Where Munch really surprised in the third gimmick of the film: the period in Berlin does not take place at the end of the 19th century, but in the present.

It’s the time Munch was in the limbo of the subversive artist: brilliant but not yet recognized. To end up in the big museums he would have to conform, he didn’t. By placing the conversations about this in contemporary Berlin, director Henrik Martin Dahlsbakken forces you to think about the boundaries of ‘accepted art’ in our time. In addition, it also provides us with a scene with Munch, the Swedish author, painter and photographer August Strindberg (a woman in this film) and the Norwegian sculptor Gustav Vigeland in a German techno club. That’s why it’s brilliant.

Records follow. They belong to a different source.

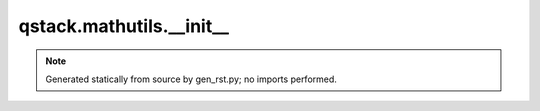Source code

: qstack.mathutils.\_\_init\_\_
=============================

.. note::
   Generated statically from source by gen_rst.py; no imports performed.
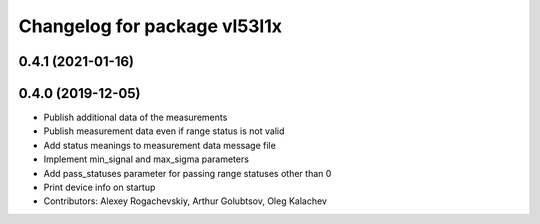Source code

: ^^^^^^^^^^^^^^^^^^^^^^^^^^^^^
Changelog for package vl53l1x
^^^^^^^^^^^^^^^^^^^^^^^^^^^^^

0.4.1 (2021-01-16)
------------------

0.4.0 (2019-12-05)
------------------
* Publish additional data of the measurements
* Publish measurement data even if range status is not valid
* Add status meanings to measurement data message file
* Implement min_signal and max_sigma parameters
* Add pass_statuses parameter for passing range statuses other than 0
* Print device info on startup
* Contributors: Alexey Rogachevskiy, Arthur Golubtsov, Oleg Kalachev
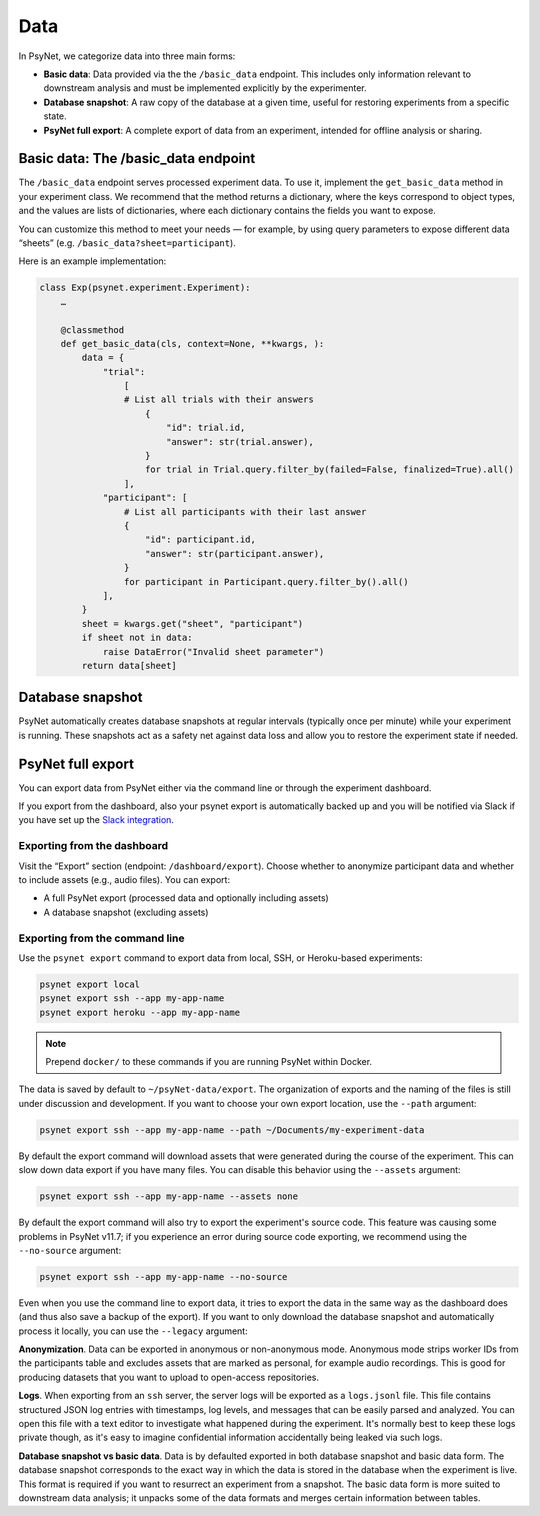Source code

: .. _data:
.. highlight:: shell

====
Data
====

In PsyNet, we categorize data into three main forms:

- **Basic data**: Data provided via the the ``/basic_data`` endpoint. This includes only information relevant to downstream analysis and must be implemented explicitly by the experimenter.
- **Database snapshot**: A raw copy of the database at a given time, useful for restoring experiments from a specific state.
- **PsyNet full export**: A complete export of data from an experiment, intended for offline analysis or sharing.


Basic data: The /basic_data endpoint
====================================

The ``/basic_data`` endpoint serves processed experiment data.
To use it, implement the ``get_basic_data`` method in your experiment class.
We recommend that the method returns a dictionary, where the keys correspond to object types,
and the values are lists of dictionaries, where each dictionary contains the fields you want to expose.

You can customize this method to meet your needs — for example,
by using query parameters to expose different data “sheets” (e.g. ``/basic_data?sheet=participant``).

Here is an example implementation:

.. code:: python

    class Exp(psynet.experiment.Experiment):
        …

        @classmethod
        def get_basic_data(cls, context=None, **kwargs, ):
            data = {
                "trial":
                    [
                    # List all trials with their answers
                        {
                            "id": trial.id,
                            "answer": str(trial.answer),
                        }
                        for trial in Trial.query.filter_by(failed=False, finalized=True).all()
                    ],
                "participant": [
                    # List all participants with their last answer
                    {
                        "id": participant.id,
                        "answer": str(participant.answer),
                    }
                    for participant in Participant.query.filter_by().all()
                ],
            }
            sheet = kwargs.get("sheet", "participant")
            if sheet not in data:
                raise DataError("Invalid sheet parameter")
            return data[sheet]

Database snapshot
=================

PsyNet automatically creates database snapshots at regular intervals (typically once per minute) while your experiment is running.
These snapshots act as a safety net against data loss and allow you to restore the experiment state if needed.

PsyNet full export
==================

You can export data from PsyNet either via the command line or through the experiment dashboard.

If you export from the dashboard, also your psynet export is automatically backed up and you will be notified via Slack
if you have set up the `Slack integration <../tutorials/setting_up_slack.html>`_.

Exporting from the dashboard
----------------------------

Visit the “Export” section (endpoint: ``/dashboard/export``).
Choose whether to anonymize participant data and whether to include assets (e.g., audio files). You can export:

- A full PsyNet export (processed data and optionally including assets)
- A database snapshot (excluding assets)

Exporting from the command line
-------------------------------

Use the ``psynet export`` command to export data from local, SSH, or Heroku-based experiments:

.. code:: bash

    psynet export local
    psynet export ssh --app my-app-name
    psynet export heroku --app my-app-name

.. note::

    Prepend ``docker/`` to these commands if you are running PsyNet within Docker.


The data is saved by default to ``~/psyNet-data/export``.
The organization of exports and the naming of the files is still under discussion and development.
If you want to choose your own export location, use the ``--path`` argument:

.. code:: bash

    psynet export ssh --app my-app-name --path ~/Documents/my-experiment-data

By default the export command will download assets that were generated during the course of the experiment.
This can slow down data export if you have many files. You can disable this behavior using the ``--assets`` argument:

.. code:: bash

    psynet export ssh --app my-app-name --assets none

By default the export command will also try to export the experiment's source code.
This feature was causing some problems in PsyNet v11.7; if you experience an error
during source code exporting, we recommend using the ``--no-source`` argument:

.. code:: bash

    psynet export ssh --app my-app-name --no-source

Even when you use the command line to export data, it tries to export the data in the same way as the dashboard does (and thus also save a backup of the export).
If you want to only download the database snapshot and automatically process it locally, you can use the ``--legacy`` argument:

**Anonymization**.
Data can be exported in anonymous or non-anonymous mode. Anonymous mode strips
worker IDs from the participants table and excludes assets that are marked
as personal, for example audio recordings. This is good for producing datasets
that you want to upload to open-access repositories.

**Logs**.
When exporting from an ``ssh`` server, the server logs will be exported as a ``logs.jsonl`` file.
This file contains structured JSON log entries with timestamps, log levels, and messages that can be easily parsed and analyzed.
You can open this file with a text editor to investigate what happened during the experiment.
It's normally best to keep these logs private though, as it's easy to imagine confidential information
accidentally being leaked via such logs.

**Database snapshot vs basic data**.
Data is by defaulted exported in both database snapshot and basic data form.
The database snapshot corresponds to the exact way in which the data is stored
in the database when the experiment is live. This format is required if you
want to resurrect an experiment from a snapshot.
The basic data form is more suited to downstream data analysis; it unpacks some
of the data formats and merges certain information between tables.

Although the film does not follow a Hollywood pattern in structure, escapes Munch not to Hollywood morals. Ultimately, the message (implicit and explicit) is that Munch was so brilliant because he was so crazy, and vice versa. We know the tortured artist. It’s ironic: such a conventional film about such an unconventional artist.

A strong film, not brilliant. But only afterwards does it become clear why it is a perfect opening film. Until long after the credits have rolled past the set catering section, dozens of groups of attendees are discussing in the cinema room. About ‘the tortured artist’, about subversiveness as the goal of art, or about: ‘Who did you think was the most beautiful Munch?’ Kaludjercic and her team can be happy. IFFR has started and the festival feeling also seems to have been rediscovered.